Long before the advent of the MIDI note editor (see below), representing music visually was done on paper, using standardised regional systems of notation - indeed, for many it still is.
Less "literal" than the piano roll-based MIDI editor, traditional Western notation is an esoteric (to the untrained eye) but effective system involving notes of various temporal denominations positioned on a five-line stave, the lines representing pitch. Key and time signatures set the overall context of the notation, and a diverse library of symbols and markings is used to express volume, articulation, "effects" and more.
Many DAWs feature notation or score editors, presenting MIDI parts in notation form, and there are even applications dedicated to producing printed notation, which is - and perhaps always will be - the standard format for instrumentalists and composers the world over.
A type of filter that attenuates the signal within a specific frequency range, allowing all frequencies above and below to pass through unaffected. On any filter plugin worth its salt, the centre frequency will be adjustable and the bandwidth modifiable via the Q or resonance control.
In a MIDI sequencer, musical notes are represented by Note On events with associated pitch and velocity (at least) settings, followed by Note Off events. The first tells the target sound source to start playing a note at the specified pitch and velocity; the second tells it to stop playing that note.

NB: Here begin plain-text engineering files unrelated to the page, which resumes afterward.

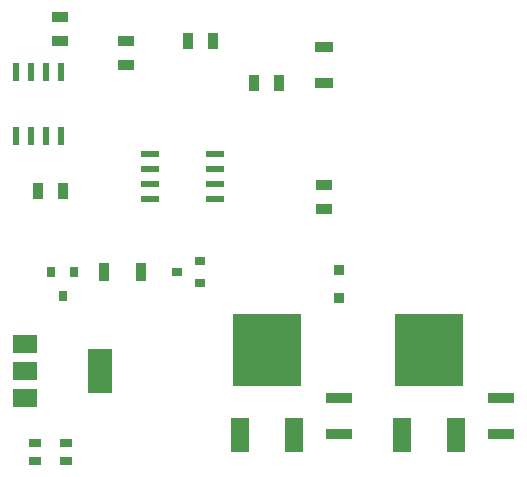
<source format=gtp>
G04 Layer_Color=8421504*
%FSLAX25Y25*%
%MOIN*%
G70*
G01*
G75*
%ADD10R,0.03150X0.03543*%
%ADD11R,0.03543X0.05315*%
%ADD12R,0.05315X0.03543*%
%ADD13R,0.09055X0.03543*%
%ADD14R,0.05906X0.03543*%
%ADD15R,0.03543X0.03543*%
%ADD16R,0.05984X0.02362*%
%ADD17R,0.02362X0.05984*%
%ADD18R,0.03543X0.05906*%
%ADD19R,0.07874X0.05906*%
%ADD20R,0.07874X0.14961*%
%ADD21R,0.04331X0.03150*%
%ADD22R,0.03543X0.03150*%
%ADD23R,0.06299X0.11811*%
%ADD24R,0.22835X0.24410*%
D10*
X89000Y94063D02*
D03*
X85260Y101937D02*
D03*
X92740D02*
D03*
D11*
X89134Y129000D02*
D03*
X80866D02*
D03*
X152866Y165000D02*
D03*
X161134D02*
D03*
X139134Y179000D02*
D03*
X130866D02*
D03*
D12*
X176000Y122866D02*
D03*
Y131134D02*
D03*
X110000Y170866D02*
D03*
Y179134D02*
D03*
X88000Y178866D02*
D03*
Y187134D02*
D03*
D13*
X181000Y47898D02*
D03*
Y60102D02*
D03*
X235000Y47898D02*
D03*
Y60102D02*
D03*
D14*
X176000Y177102D02*
D03*
Y164898D02*
D03*
D15*
X181000Y102724D02*
D03*
Y93276D02*
D03*
D16*
X118213Y141500D02*
D03*
Y136500D02*
D03*
Y131500D02*
D03*
Y126500D02*
D03*
X139787Y141500D02*
D03*
Y136500D02*
D03*
Y131500D02*
D03*
Y126500D02*
D03*
D17*
X88500Y168787D02*
D03*
X83500D02*
D03*
X78500D02*
D03*
X73500D02*
D03*
X88500Y147213D02*
D03*
X83500D02*
D03*
X78500D02*
D03*
X73500D02*
D03*
D18*
X102898Y102000D02*
D03*
X115102D02*
D03*
D19*
X76598Y78055D02*
D03*
Y69000D02*
D03*
Y59945D02*
D03*
D20*
X101402Y69000D02*
D03*
D21*
X90118Y39047D02*
D03*
Y44953D02*
D03*
X79882D02*
D03*
Y39047D02*
D03*
D22*
X127063Y102000D02*
D03*
X134937Y105740D02*
D03*
Y98260D02*
D03*
D23*
X147984Y47717D02*
D03*
X166016D02*
D03*
X201984D02*
D03*
X220016D02*
D03*
D24*
X157000Y75984D02*
D03*
X211000D02*
D03*
M02*

</source>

Graphical MIDI note editors enable notes to be drawn into a piano roll/timeline display as "blocks", with Note On defined by the start of the note on the timeline, pitch specified by vertical position on the piano roll, velocity and other parameters set in a controller lane, and Note Off represented by the end of the block on the timeline.
The heart of any MIDI sequencer, the note editor - aka piano roll editor, MIDI editor, matrix editor, etc - is a graphical interface into which MIDI notes (see above) are entered, either by recording a MIDI keyboard, drum kit, breath controller or other input device, or drawing in manually using the computer mouse.
The note editor is a grid layout with a vertically arranged piano keyboard on the left-hand side and a horizontal timeline running along the top. The pitch of each note is determined by its position on the keyboard, while placement in time is represented by its position on the timeline. The note editor will also incorporate one or more controller lanes, for parameters such as velocity, aftertouch and MIDI Continuous Controllers.